John 10:11

Brothers and Sisters,

Almost as famously as Divine Mercy on the Second Sunday of Easter, the Fourth Sunday of Easter is unofficially known as Good Shepherd Sunday.  This is one of the many special days of the Easter season.

I remember being a child and not appreciating this day for several reasons:  I wasn’t entirely sure what a shepherd is or does, I was told by friends and teachers that I should think for myself and not “be a sheep,” and most interestingly I thought of Christ as the high king and not so much as a worker – I pictured Christ as on a throne in Heaven’s clouds Who magically made a difference here on Earth when prayed to do so.

It wasn’t until my days in seminary that I learned this principle that I have often mentioned in the homily at Mass:  Christ does not merely tell us what to do, He always leads by His own example.  This is the heart of the title “Good Shepherd.”  In fact, the Good Shepherd said as much Himself: “I have given you a model to follow, so that as I have done for you, you should also do” (John 13:15).

This is the Savior Himself instructing us to do good works.  The actions of Christ on Earth were not limited to proving that He is divine by showing us a few scattered miracles; the tasks of Christ were bigger even than giving us doctrine through His speeches and conversations.  While both of these are, of course, very important, they are not the whole story.  If we miss the requirement to do good works, then we have also misunderstood His speeches and miracles.

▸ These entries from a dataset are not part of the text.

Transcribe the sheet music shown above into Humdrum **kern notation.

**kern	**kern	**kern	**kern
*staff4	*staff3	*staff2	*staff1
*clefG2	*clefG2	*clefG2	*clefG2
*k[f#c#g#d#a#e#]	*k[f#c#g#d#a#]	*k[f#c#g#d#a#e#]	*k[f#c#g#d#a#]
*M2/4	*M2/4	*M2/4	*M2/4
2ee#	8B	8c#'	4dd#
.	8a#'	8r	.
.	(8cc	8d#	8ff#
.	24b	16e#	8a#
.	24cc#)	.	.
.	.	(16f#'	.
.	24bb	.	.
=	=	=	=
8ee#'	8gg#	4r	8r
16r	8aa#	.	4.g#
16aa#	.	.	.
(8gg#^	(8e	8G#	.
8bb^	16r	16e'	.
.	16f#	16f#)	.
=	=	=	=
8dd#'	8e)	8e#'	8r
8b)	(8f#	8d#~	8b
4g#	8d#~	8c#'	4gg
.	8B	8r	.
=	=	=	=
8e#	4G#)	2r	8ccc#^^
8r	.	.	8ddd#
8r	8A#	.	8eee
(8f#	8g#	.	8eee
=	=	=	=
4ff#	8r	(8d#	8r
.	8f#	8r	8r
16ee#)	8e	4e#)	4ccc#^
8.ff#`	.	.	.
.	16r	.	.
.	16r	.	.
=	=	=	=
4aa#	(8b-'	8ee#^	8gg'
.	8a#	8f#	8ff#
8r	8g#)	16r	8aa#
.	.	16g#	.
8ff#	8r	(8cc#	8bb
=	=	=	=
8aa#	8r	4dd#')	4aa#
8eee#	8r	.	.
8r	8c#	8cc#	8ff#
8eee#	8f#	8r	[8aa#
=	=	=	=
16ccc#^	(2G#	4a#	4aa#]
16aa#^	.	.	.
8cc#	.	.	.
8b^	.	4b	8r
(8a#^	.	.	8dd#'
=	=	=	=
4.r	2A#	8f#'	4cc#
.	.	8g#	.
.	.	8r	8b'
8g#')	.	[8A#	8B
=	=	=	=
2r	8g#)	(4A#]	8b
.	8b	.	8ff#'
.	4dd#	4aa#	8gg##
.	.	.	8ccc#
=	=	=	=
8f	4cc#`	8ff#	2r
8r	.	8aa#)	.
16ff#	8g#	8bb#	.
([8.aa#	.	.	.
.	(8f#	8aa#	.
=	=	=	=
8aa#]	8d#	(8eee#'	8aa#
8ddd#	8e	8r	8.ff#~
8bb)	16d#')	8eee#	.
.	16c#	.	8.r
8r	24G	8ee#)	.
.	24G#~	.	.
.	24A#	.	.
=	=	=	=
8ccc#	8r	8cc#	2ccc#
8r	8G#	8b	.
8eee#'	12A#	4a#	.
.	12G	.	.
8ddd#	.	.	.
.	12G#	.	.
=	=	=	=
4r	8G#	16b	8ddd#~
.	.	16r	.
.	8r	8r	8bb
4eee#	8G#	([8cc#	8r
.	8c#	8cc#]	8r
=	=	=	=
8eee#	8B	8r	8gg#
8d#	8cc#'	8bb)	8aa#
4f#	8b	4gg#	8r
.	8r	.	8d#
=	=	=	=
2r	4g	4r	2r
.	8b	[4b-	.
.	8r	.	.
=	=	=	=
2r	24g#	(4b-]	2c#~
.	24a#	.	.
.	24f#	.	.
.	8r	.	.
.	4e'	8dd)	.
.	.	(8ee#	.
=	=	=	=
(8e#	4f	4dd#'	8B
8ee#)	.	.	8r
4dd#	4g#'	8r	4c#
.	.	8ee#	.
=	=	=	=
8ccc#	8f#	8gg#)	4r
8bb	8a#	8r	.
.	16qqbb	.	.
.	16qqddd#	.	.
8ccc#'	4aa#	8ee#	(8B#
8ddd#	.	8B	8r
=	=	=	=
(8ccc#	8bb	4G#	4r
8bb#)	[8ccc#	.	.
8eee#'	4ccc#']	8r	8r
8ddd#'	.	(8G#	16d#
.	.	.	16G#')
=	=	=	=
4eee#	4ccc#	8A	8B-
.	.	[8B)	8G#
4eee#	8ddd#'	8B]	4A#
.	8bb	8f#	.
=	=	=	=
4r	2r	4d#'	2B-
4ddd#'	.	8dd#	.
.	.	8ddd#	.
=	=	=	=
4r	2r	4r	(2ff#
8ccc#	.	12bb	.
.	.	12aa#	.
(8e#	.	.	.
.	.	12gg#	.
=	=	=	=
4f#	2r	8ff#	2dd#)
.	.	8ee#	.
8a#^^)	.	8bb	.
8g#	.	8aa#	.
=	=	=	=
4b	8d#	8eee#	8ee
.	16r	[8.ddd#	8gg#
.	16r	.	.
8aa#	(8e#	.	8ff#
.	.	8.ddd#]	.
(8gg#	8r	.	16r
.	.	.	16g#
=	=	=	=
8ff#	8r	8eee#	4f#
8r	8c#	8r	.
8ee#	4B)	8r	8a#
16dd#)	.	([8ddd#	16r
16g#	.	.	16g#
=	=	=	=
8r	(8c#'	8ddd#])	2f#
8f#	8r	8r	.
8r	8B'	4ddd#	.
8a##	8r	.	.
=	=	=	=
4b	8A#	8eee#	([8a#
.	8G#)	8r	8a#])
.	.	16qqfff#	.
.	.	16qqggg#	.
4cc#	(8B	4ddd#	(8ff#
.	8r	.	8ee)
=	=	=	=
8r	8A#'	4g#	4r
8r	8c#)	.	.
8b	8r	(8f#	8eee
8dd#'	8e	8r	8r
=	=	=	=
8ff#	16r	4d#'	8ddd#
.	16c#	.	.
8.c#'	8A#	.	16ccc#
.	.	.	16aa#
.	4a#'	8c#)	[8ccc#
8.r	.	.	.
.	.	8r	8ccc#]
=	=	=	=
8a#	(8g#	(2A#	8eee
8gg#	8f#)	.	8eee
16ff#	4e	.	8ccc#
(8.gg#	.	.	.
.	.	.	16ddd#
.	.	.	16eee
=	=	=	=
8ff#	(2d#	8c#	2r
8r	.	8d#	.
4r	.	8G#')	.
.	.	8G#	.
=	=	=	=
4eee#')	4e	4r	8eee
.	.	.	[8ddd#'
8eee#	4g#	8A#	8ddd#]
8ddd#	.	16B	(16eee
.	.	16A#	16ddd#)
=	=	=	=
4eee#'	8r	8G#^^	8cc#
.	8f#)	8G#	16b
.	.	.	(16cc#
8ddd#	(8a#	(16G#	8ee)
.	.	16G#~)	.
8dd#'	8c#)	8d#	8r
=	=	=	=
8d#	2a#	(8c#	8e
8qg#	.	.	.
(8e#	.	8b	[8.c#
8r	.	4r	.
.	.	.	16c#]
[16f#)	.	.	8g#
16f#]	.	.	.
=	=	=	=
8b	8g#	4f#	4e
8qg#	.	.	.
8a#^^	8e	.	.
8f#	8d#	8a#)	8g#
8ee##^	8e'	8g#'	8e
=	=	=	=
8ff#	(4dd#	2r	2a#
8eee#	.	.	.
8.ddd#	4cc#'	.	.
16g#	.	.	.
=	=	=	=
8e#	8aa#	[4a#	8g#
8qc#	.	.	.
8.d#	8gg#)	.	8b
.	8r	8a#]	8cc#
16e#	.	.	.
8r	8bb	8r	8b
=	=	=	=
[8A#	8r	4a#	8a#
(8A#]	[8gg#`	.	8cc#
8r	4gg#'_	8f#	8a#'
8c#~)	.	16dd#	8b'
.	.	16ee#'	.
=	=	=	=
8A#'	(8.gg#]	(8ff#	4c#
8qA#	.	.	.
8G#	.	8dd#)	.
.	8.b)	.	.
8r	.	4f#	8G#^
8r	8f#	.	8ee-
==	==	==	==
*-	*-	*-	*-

The Christians of the first four centuries took this quite seriously with amazing results.  Here’s one telling example:  when it was still illegal to be a Christian in the city of Rome, the Christians had already established an intricate food-sharing and financial assistance system.  It was so effective that they were able to assist the poor of Rome who were not even Christian.  They were willing to take risks in exposing their faith to others not merely in hope that these others would become Christians themselves, but because they saw the great importance of doing good works.

This is the great freedom of the Holy Faith.  Regardless of what happens to parish buildings or cluster borders, Holy Mother Church will endure even when Christianity is openly and publicly mocked.  The Church, even when the membership declines, is no less strong.

Do good works.  Be kind and generous.  Do not sadden the Sacred Heart by withholding kindness.